**Zu erledigen**
• 1. Übersetze den Satz „Kaum saßen wir in der Tram fing es zu regnen an.“ aus dem Auszug über den Documenta-Besuch ins Englische.
• 2. Schreibe aus dem Auszug über den Documenta-Besuch den Abschnitt ab, der mit „Kaum saßen wir“ anfängt und mit „normales Restaurant raussuchen.“ aufhört.

**Ausgewählter Auszug**
————
Rechts und links der Wilhelmshöher Allee die zum Schloß und Hotel führt steht rechts und links der Straße die Torwache, im Zuge der Documenta verhüllt:
an der Hauptstrasse auch wieder mit Betonabsperrungen geschützt. Schon ärgerlich dass sowas nötig ist, auf dem Foto sieht das wirklich sch... aus.
Kaum saßen wir in der Tram fing es zu regnen an. Perfektes Timing!
Zum Abendessen im Hotel gab es ein großes Buffet, wir haben geschlemmt
was das kostet wenn man es bezahlen muss möchte ich lieber nicht wissen angesichts der 7,90 € die wir für die Flasche Wasser berappen mußten (dafür bekommt man in Kreta schon ein einfaches Abendessen...) für den nächsten Abend werden wir uns jedenfalls ein normales Restaurant raussuchen.
Das Frühstücksbuffet am nächsten Morgen war genauso klasse, vorher waren wir im Hotelpool schwimmen, es hätte sogar einen Außenschwimmteich gegeben, dafür war es leider zu kalt. Das Wetter war heute etwas schlechter als gestern. Das war aber egal für heute hatten wir uns ja die verschiedenen Hallen und Museen der Documenta rausgesucht. Zunächst ging es in die neue Galerie das bekannteste Kunstmuseum (moderne Kunst) in Kassel. Für uns war leider nicht zu erkennen was zur Documenta gehört und was zur Daueraustellung, einige Objekte waren schon ziemlich alt wie diese beiden Bilder aus den 1960er Jahren
besonders schön auch diese Werke der amerikanischen Künstlerin Marilou Schultz
wir waren ziemlich lange im Museum und als wir rauskamen war es schon ein Uhr und eine kilometerlange Schlange vor dem Museum
damit hatte ich irgendwie nicht gerechnet. Man hat auch sehr viel englisch gehört und Asiaten waren auch unterwegs. Ins benachbarte Palais Bellevue sind wir vor allem deswegen reingegangen weil die Schlange hier sehr kurz war. Die meisten Austellungsstücke hier beschäftigten sich mit Krieg, Flucht und Vertreibung
ein Maschinengewehr aus Bauteilen einer Singer Nähmaschine
danach stellten wir uns in die Warteschlange vor die Dokumentahalle neben dem Theater. D.h. Josef stellte sich in die Schlange und ich stellte mich an der Gepäckaufbewahrung an weil ich meinen Rucksack in keine Ausstellung mitnehmen durfte. Da habe ich genauso lange gewartet wie Josef am Eingang. Gut dass er mir einen Platz freihalten konnte.
In der Halle war ein extremes Gedrängel, es war aber wirklich die interessanteste Ausstellung von allen.
————
[Dokumentquellen als Klartext]
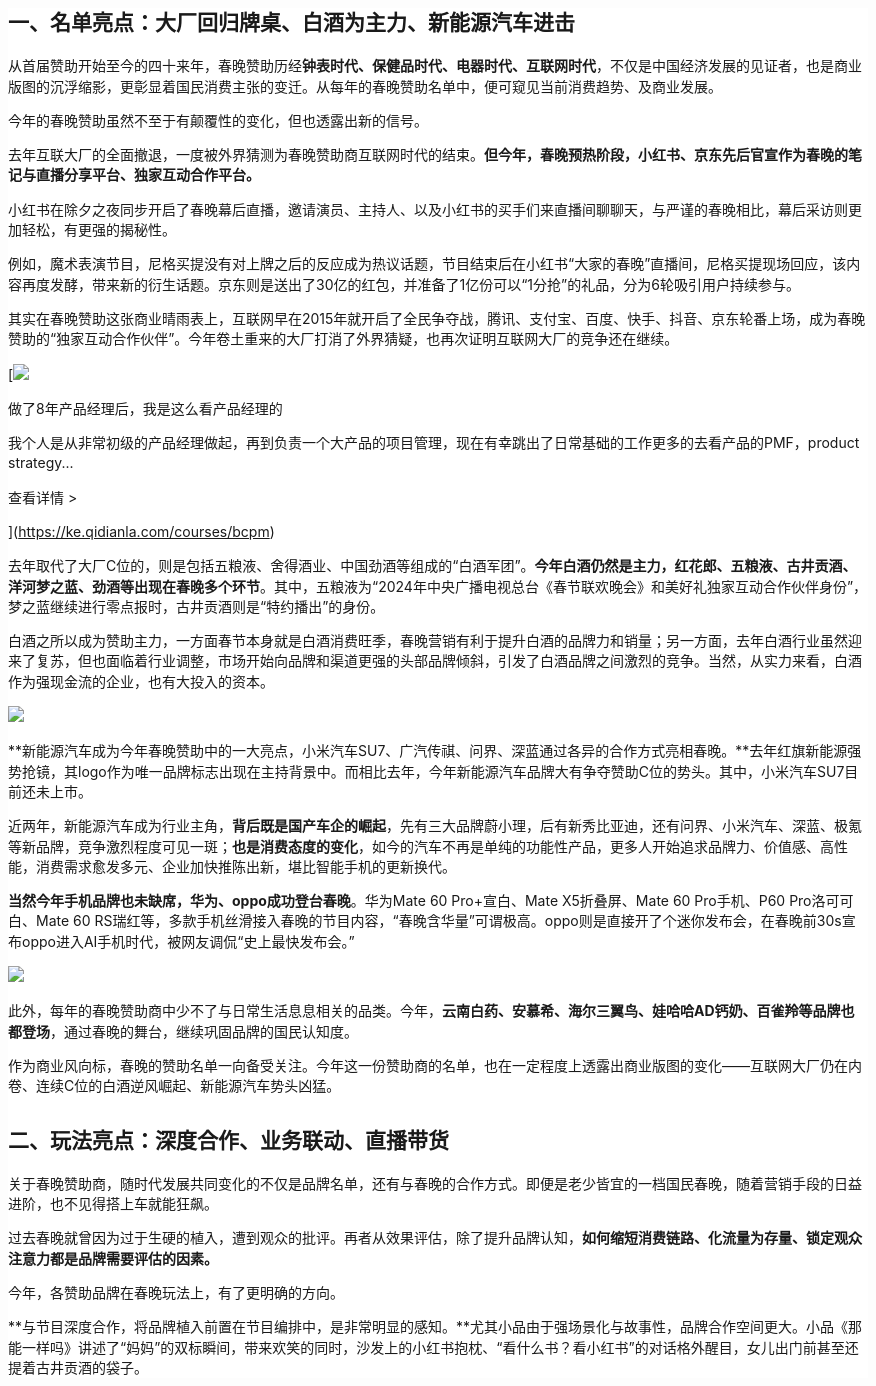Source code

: ## 一、名单亮点：大厂回归牌桌、白酒为主力、新能源汽车进击

从首届赞助开始至今的四十来年，春晚赞助历经**钟表时代、保健品时代、电器时代、互联网时代**，不仅是中国经济发展的见证者，也是商业版图的沉浮缩影，更彰显着国民消费主张的变迁。从每年的春晚赞助名单中，便可窥见当前消费趋势、及商业发展。

今年的春晚赞助虽然不至于有颠覆性的变化，但也透露出新的信号。

去年互联大厂的全面撤退，一度被外界猜测为春晚赞助商互联网时代的结束。**但今年，春晚预热阶段，小红书、京东先后官宣作为春晚的笔记与直播分享平台、独家互动合作平台。**

小红书在除夕之夜同步开启了春晚幕后直播，邀请演员、主持人、以及小红书的买手们来直播间聊聊天，与严谨的春晚相比，幕后采访则更加轻松，有更强的揭秘性。

例如，魔术表演节目，尼格买提没有对上牌之后的反应成为热议话题，节目结束后在小红书“大家的春晚”直播间，尼格买提现场回应，该内容再度发酵，带来新的衍生话题。京东则是送出了30亿的红包，并准备了1亿份可以“1分抢”的礼品，分为6轮吸引用户持续参与。

其实在春晚赞助这张商业晴雨表上，互联网早在2015年就开启了全民争夺战，腾讯、支付宝、百度、快手、抖音、京东轮番上场，成为春晚赞助的“独家互动合作伙伴”。今年卷土重来的大厂打消了外界猜疑，也再次证明互联网大厂的竞争还在继续。

[![](https://image.woshipm.com/2023/08/02/bf59b8ba-30e4-11ee-88e7-00163e0b5ff3.png)

做了8年产品经理后，我是这么看产品经理的

我个人是从非常初级的产品经理做起，再到负责一个大产品的项目管理，现在有幸跳出了日常基础的工作更多的去看产品的PMF，product strategy...

查看详情 >

](https://ke.qidianla.com/courses/bcpm)

去年取代了大厂C位的，则是包括五粮液、舍得酒业、中国劲酒等组成的“白酒军团”。**今年白酒仍然是主力，红花郎、五粮液、古井贡酒、洋河梦之蓝、劲酒等出现在春晚多个环节**。其中，五粮液为“2024年中央广播电视总台《春节联欢晚会》和美好礼独家互动合作伙伴身份”，梦之蓝继续进行零点报时，古井贡酒则是“特约播出”的身份。

白酒之所以成为赞助主力，一方面春节本身就是白酒消费旺季，春晚营销有利于提升白酒的品牌力和销量；另一方面，去年白酒行业虽然迎来了复苏，但也面临着行业调整，市场开始向品牌和渠道更强的头部品牌倾斜，引发了白酒品牌之间激烈的竞争。当然，从实力来看，白酒作为强现金流的企业，也有大投入的资本。

![](https://image.woshipm.com/wp-files/2024/02/UBVlKJTDTrpaHEnfTBHR.png)

**新能源汽车成为今年春晚赞助中的一大亮点，小米汽车SU7、广汽传祺、问界、深蓝通过各异的合作方式亮相春晚。**去年红旗新能源强势抢镜，其logo作为唯一品牌标志出现在主持背景中。而相比去年，今年新能源汽车品牌大有争夺赞助C位的势头。其中，小米汽车SU7目前还未上市。

近两年，新能源汽车成为行业主角，**背后既是国产车企的崛起**，先有三大品牌蔚小理，后有新秀比亚迪，还有问界、小米汽车、深蓝、极氪等新品牌，竞争激烈程度可见一斑；**也是消费态度的变化**，如今的汽车不再是单纯的功能性产品，更多人开始追求品牌力、价值感、高性能，消费需求愈发多元、企业加快推陈出新，堪比智能手机的更新换代。

**当然今年手机品牌也未缺席，华为、oppo成功登台春晚**。华为Mate 60 Pro+宣白、Mate X5折叠屏、Mate 60 Pro手机、P60 Pro洛可可白、Mate 60 RS瑞红等，多款手机丝滑接入春晚的节目内容，“春晚含华量”可谓极高。oppo则是直接开了个迷你发布会，在春晚前30s宣布oppo进入AI手机时代，被网友调侃“史上最快发布会。”

![](https://image.woshipm.com/wp-files/2024/02/qxpZtnAd7T4ll4jQDySM.jpeg)

此外，每年的春晚赞助商中少不了与日常生活息息相关的品类。今年，**云南白药、安慕希、海尔三翼鸟、娃哈哈AD钙奶、百雀羚等品牌也都登场**，通过春晚的舞台，继续巩固品牌的国民认知度。

作为商业风向标，春晚的赞助名单一向备受关注。今年这一份赞助商的名单，也在一定程度上透露出商业版图的变化——互联网大厂仍在内卷、连续C位的白酒逆风崛起、新能源汽车势头凶猛。

## 二、玩法亮点：深度合作、业务联动、直播带货

关于春晚赞助商，随时代发展共同变化的不仅是品牌名单，还有与春晚的合作方式。即便是老少皆宜的一档国民春晚，随着营销手段的日益进阶，也不见得搭上车就能狂飙。

过去春晚就曾因为过于生硬的植入，遭到观众的批评。再者从效果评估，除了提升品牌认知，**如何缩短消费链路、化流量为存量、锁定观众注意力都是品牌需要评估的因素。**

今年，各赞助品牌在春晚玩法上，有了更明确的方向。

**与节目深度合作，将品牌植入前置在节目编排中，是非常明显的感知。**尤其小品由于强场景化与故事性，品牌合作空间更大。小品《那能一样吗》讲述了“妈妈”的双标瞬间，带来欢笑的同时，沙发上的小红书抱枕、“看什么书？看小红书”的对话格外醒目，女儿出门前甚至还提着古井贡酒的袋子。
————
**Die Lösungen**
• 1. We had barely sat down in the tram when it started to rain.

• 2.
Kaum saßen wir in der Tram fing es zu regnen an. Perfektes Timing!
Zum Abendessen im Hotel gab es ein großes Buffet, wir haben geschlemmt
was das kostet wenn man es bezahlen muss möchte ich lieber nicht wissen angesichts der 7,90 € die wir für die Flasche Wasser berappen mußten (dafür bekommt man in Kreta schon ein einfaches Abendessen...) für den nächsten Abend werden wir uns jedenfalls ein normales Restaurant raussuchen.